_WHAT YOU WILL DO_
Copy out each line below exactly as it appears.

►

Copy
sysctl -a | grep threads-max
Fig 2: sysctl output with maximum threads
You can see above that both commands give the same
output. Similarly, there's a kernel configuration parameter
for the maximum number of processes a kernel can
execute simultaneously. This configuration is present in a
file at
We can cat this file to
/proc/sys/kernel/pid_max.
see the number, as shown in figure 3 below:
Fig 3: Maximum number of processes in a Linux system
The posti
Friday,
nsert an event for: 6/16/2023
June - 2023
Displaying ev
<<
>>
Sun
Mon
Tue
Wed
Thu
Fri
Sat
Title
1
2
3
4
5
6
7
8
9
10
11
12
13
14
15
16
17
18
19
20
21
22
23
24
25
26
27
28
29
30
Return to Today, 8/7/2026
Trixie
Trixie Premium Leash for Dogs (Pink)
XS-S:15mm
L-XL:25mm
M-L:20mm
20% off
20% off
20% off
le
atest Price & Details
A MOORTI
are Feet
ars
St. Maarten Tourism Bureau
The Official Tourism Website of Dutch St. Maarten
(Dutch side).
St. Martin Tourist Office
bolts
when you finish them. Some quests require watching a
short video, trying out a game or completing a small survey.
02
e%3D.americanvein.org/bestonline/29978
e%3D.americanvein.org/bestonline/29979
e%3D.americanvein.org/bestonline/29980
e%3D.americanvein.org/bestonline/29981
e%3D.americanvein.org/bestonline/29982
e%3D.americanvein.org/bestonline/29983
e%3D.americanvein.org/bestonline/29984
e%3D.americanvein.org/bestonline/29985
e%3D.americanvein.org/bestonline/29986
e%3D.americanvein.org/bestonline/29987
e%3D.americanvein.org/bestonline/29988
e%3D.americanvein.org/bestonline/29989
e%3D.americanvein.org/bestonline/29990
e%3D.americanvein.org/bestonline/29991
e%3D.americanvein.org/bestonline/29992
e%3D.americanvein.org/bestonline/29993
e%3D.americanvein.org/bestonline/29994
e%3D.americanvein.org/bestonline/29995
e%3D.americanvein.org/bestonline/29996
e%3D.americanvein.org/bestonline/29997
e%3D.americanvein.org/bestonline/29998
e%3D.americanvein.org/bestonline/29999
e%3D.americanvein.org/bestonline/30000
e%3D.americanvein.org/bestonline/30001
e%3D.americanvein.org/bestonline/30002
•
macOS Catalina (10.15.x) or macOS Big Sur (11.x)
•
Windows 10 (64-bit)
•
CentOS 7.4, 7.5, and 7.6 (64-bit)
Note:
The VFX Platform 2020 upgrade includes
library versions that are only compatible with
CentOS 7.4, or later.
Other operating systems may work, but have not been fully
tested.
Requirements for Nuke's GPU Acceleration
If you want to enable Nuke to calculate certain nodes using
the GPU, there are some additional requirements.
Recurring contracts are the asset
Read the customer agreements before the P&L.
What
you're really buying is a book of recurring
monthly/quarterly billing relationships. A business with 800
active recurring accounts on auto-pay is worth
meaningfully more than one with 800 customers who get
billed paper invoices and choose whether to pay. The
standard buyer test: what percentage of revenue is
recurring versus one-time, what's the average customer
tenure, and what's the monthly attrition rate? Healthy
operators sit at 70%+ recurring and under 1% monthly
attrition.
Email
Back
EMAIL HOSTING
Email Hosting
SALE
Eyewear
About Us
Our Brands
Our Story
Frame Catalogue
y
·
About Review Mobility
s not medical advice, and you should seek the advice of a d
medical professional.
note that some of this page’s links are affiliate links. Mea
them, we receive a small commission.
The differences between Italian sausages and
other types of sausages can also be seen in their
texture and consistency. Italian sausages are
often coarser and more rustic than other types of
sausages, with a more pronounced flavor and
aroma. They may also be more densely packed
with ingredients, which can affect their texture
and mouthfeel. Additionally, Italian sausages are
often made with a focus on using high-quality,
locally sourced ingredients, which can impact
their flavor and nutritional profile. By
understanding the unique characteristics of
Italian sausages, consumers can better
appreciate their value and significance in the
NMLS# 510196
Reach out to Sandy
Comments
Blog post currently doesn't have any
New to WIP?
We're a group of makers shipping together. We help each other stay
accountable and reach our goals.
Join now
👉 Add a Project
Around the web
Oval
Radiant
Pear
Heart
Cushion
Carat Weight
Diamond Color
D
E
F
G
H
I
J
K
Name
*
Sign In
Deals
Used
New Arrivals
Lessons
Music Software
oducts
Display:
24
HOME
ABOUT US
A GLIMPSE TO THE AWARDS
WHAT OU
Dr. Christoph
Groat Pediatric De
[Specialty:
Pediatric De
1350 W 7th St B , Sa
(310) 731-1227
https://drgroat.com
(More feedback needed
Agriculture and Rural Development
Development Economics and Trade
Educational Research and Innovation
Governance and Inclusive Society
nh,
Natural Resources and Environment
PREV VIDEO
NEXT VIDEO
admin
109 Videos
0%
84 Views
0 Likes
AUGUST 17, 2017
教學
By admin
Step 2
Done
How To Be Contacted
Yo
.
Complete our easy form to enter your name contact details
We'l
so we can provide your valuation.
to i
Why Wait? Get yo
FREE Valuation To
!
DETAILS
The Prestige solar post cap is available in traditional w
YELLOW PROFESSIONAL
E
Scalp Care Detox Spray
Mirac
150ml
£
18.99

◄

_YOUR SOLUTION_
Copy
sysctl -a | grep threads-max
Fig 2: sysctl output with maximum threads
You can see above that both commands give the same
output. Similarly, there's a kernel configuration parameter
for the maximum number of processes a kernel can
execute simultaneously. This configuration is present in a
file at
We can cat this file to
/proc/sys/kernel/pid_max.
see the number, as shown in figure 3 below:
Fig 3: Maximum number of processes in a Linux system
The posti
Friday,
nsert an event for: 6/16/2023
June - 2023
Displaying ev
<<
>>
Sun
Mon
Tue
Wed
Thu
Fri
Sat
Title
1
2
3
4
5
6
7
8
9
10
11
12
13
14
15
16
17
18
19
20
21
22
23
24
25
26
27
28
29
30
Return to Today, 8/7/2026
Trixie
Trixie Premium Leash for Dogs (Pink)
XS-S:15mm
L-XL:25mm
M-L:20mm
20% off
20% off
20% off
le
atest Price & Details
A MOORTI
are Feet
ars
St. Maarten Tourism Bureau
The Official Tourism Website of Dutch St. Maarten
(Dutch side).
St. Martin Tourist Office
bolts
when you finish them. Some quests require watching a
short video, trying out a game or completing a small survey.
02
e%3D.americanvein.org/bestonline/29978
e%3D.americanvein.org/bestonline/29979
e%3D.americanvein.org/bestonline/29980
e%3D.americanvein.org/bestonline/29981
e%3D.americanvein.org/bestonline/29982
e%3D.americanvein.org/bestonline/29983
e%3D.americanvein.org/bestonline/29984
e%3D.americanvein.org/bestonline/29985
e%3D.americanvein.org/bestonline/29986
e%3D.americanvein.org/bestonline/29987
e%3D.americanvein.org/bestonline/29988
e%3D.americanvein.org/bestonline/29989
e%3D.americanvein.org/bestonline/29990
e%3D.americanvein.org/bestonline/29991
e%3D.americanvein.org/bestonline/29992
e%3D.americanvein.org/bestonline/29993
e%3D.americanvein.org/bestonline/29994
e%3D.americanvein.org/bestonline/29995
e%3D.americanvein.org/bestonline/29996
e%3D.americanvein.org/bestonline/29997
e%3D.americanvein.org/bestonline/29998
e%3D.americanvein.org/bestonline/29999
e%3D.americanvein.org/bestonline/30000
e%3D.americanvein.org/bestonline/30001
e%3D.americanvein.org/bestonline/30002
•
macOS Catalina (10.15.x) or macOS Big Sur (11.x)
•
Windows 10 (64-bit)
•
CentOS 7.4, 7.5, and 7.6 (64-bit)
Note:
The VFX Platform 2020 upgrade includes
library versions that are only compatible with
CentOS 7.4, or later.
Other operating systems may work, but have not been fully
tested.
Requirements for Nuke's GPU Acceleration
If you want to enable Nuke to calculate certain nodes using
the GPU, there are some additional requirements.
Recurring contracts are the asset
Read the customer agreements before the P&L.
What
you're really buying is a book of recurring
monthly/quarterly billing relationships. A business with 800
active recurring accounts on auto-pay is worth
meaningfully more than one with 800 customers who get
billed paper invoices and choose whether to pay. The
standard buyer test: what percentage of revenue is
recurring versus one-time, what's the average customer
tenure, and what's the monthly attrition rate? Healthy
operators sit at 70%+ recurring and under 1% monthly
attrition.
Email
Back
EMAIL HOSTING
Email Hosting
SALE
Eyewear
About Us
Our Brands
Our Story
Frame Catalogue
y
·
About Review Mobility
s not medical advice, and you should seek the advice of a d
medical professional.
note that some of this page’s links are affiliate links. Mea
them, we receive a small commission.
The differences between Italian sausages and
other types of sausages can also be seen in their
texture and consistency. Italian sausages are
often coarser and more rustic than other types of
sausages, with a more pronounced flavor and
aroma. They may also be more densely packed
with ingredients, which can affect their texture
and mouthfeel. Additionally, Italian sausages are
often made with a focus on using high-quality,
locally sourced ingredients, which can impact
their flavor and nutritional profile. By
understanding the unique characteristics of
Italian sausages, consumers can better
appreciate their value and significance in the
NMLS# 510196
Reach out to Sandy
Comments
Blog post currently doesn't have any
New to WIP?
We're a group of makers shipping together. We help each other stay
accountable and reach our goals.
Join now
👉 Add a Project
Around the web
Oval
Radiant
Pear
Heart
Cushion
Carat Weight
Diamond Color
D
E
F
G
H
I
J
K
Name
*
Sign In
Deals
Used
New Arrivals
Lessons
Music Software
oducts
Display:
24
HOME
ABOUT US
A GLIMPSE TO THE AWARDS
WHAT OU
Dr. Christoph
Groat Pediatric De
[Specialty:
Pediatric De
1350 W 7th St B , Sa
(310) 731-1227
https://drgroat.com
(More feedback needed
Agriculture and Rural Development
Development Economics and Trade
Educational Research and Innovation
Governance and Inclusive Society
nh,
Natural Resources and Environment
PREV VIDEO
NEXT VIDEO
admin
109 Videos
0%
84 Views
0 Likes
AUGUST 17, 2017
教學
By admin
Step 2
Done
How To Be Contacted
Yo
.
Complete our easy form to enter your name contact details
We'l
so we can provide your valuation.
to i
Why Wait? Get yo
FREE Valuation To
!
DETAILS
The Prestige solar post cap is available in traditional w
YELLOW PROFESSIONAL
E
Scalp Care Detox Spray
Mirac
150ml
£
18.99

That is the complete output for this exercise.